7. Ensures safe care to patients adhering to policies, procedures, and standards, within budgetary specifications, including time management, supply management, productivity, and accuracy of practice.
8. Actively participates in Daily Transition Rounds (DTRs) and contributes to discussion of discharge needs.
9. Identifies transitional care barriers and collaborates in comprehensive, patient-centered care plan development. Reassesses patients and revises the plan as applicable.
10. Follows facility specific acceleration channels to address discharge delays/delays in care.
11. Escalates care progression and coordination concerns per acceleration channels, as appropriate.
12. Communicates with interdisciplinary team and patients/caregivers regarding payor requirements and/or barriers (i.e., payor out of network, denied authorizations, criteria for level of care).

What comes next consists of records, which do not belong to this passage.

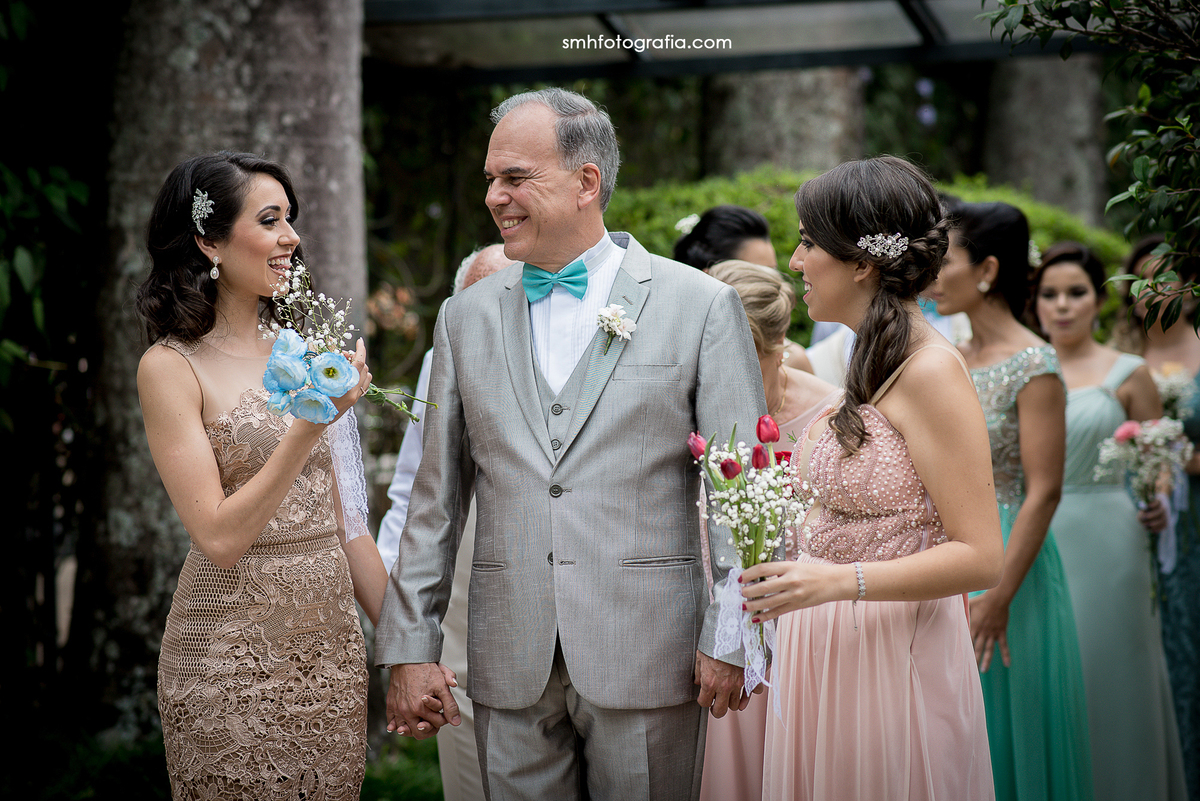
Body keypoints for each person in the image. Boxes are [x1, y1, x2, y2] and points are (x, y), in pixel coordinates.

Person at [374, 88, 766, 801]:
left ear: (587, 182)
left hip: (650, 653)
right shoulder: (463, 318)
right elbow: (435, 502)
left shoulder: (701, 306)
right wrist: (408, 646)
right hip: (507, 654)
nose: (493, 197)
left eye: (515, 177)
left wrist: (732, 634)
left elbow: (741, 492)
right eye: (490, 179)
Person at [740, 155, 1004, 800]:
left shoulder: (930, 370)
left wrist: (836, 581)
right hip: (825, 647)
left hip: (892, 656)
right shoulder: (871, 356)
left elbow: (981, 555)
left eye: (808, 243)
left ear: (860, 263)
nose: (795, 262)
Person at [134, 151, 385, 799]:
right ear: (209, 241)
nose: (291, 237)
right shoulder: (170, 366)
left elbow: (348, 523)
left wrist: (409, 649)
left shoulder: (309, 352)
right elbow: (218, 537)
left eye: (290, 219)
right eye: (270, 220)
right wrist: (308, 425)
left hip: (330, 656)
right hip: (230, 657)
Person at [928, 200, 1093, 801]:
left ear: (989, 270)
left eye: (945, 260)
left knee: (1006, 724)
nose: (932, 274)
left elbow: (1045, 490)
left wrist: (997, 597)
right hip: (943, 549)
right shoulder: (948, 354)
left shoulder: (1034, 364)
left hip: (1009, 561)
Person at [1031, 242, 1187, 800]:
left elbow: (1158, 454)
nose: (1062, 305)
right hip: (1034, 532)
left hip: (1111, 538)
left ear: (1098, 301)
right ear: (1035, 302)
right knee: (1045, 674)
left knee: (1111, 665)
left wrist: (1159, 495)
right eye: (1049, 294)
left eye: (1076, 293)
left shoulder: (1128, 370)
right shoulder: (1024, 367)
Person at [376, 242, 515, 801]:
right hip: (462, 583)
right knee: (470, 756)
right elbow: (414, 480)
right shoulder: (442, 359)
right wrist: (394, 603)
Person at [699, 259, 837, 801]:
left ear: (779, 347)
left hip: (801, 625)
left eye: (740, 356)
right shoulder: (688, 407)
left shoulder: (832, 416)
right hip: (708, 623)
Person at [1116, 235, 1200, 801]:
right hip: (1133, 518)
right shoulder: (1117, 354)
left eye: (1166, 278)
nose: (1154, 291)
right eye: (1142, 280)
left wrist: (1183, 459)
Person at [675, 204, 813, 373]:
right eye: (757, 274)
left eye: (773, 272)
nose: (775, 283)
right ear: (710, 276)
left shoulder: (793, 359)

13. Initiates referrals to facility and community indigent programs, as appropriate.
14. Facilitates full team discussion including patient and caregiver(s) when ethical dilemmas arise.
15. Supports other departments, as needed.
16. Responsible for compliance with documentation guidelines as well as regulatory agencies.
17. Facilitates care conferences for complex transitions and/or placement.
18. Maintains positive working relationships with all internal and external customers.
19. Attends applicable conferences, trainings, and meetings. Participates in quality improvement and strategic initiatives.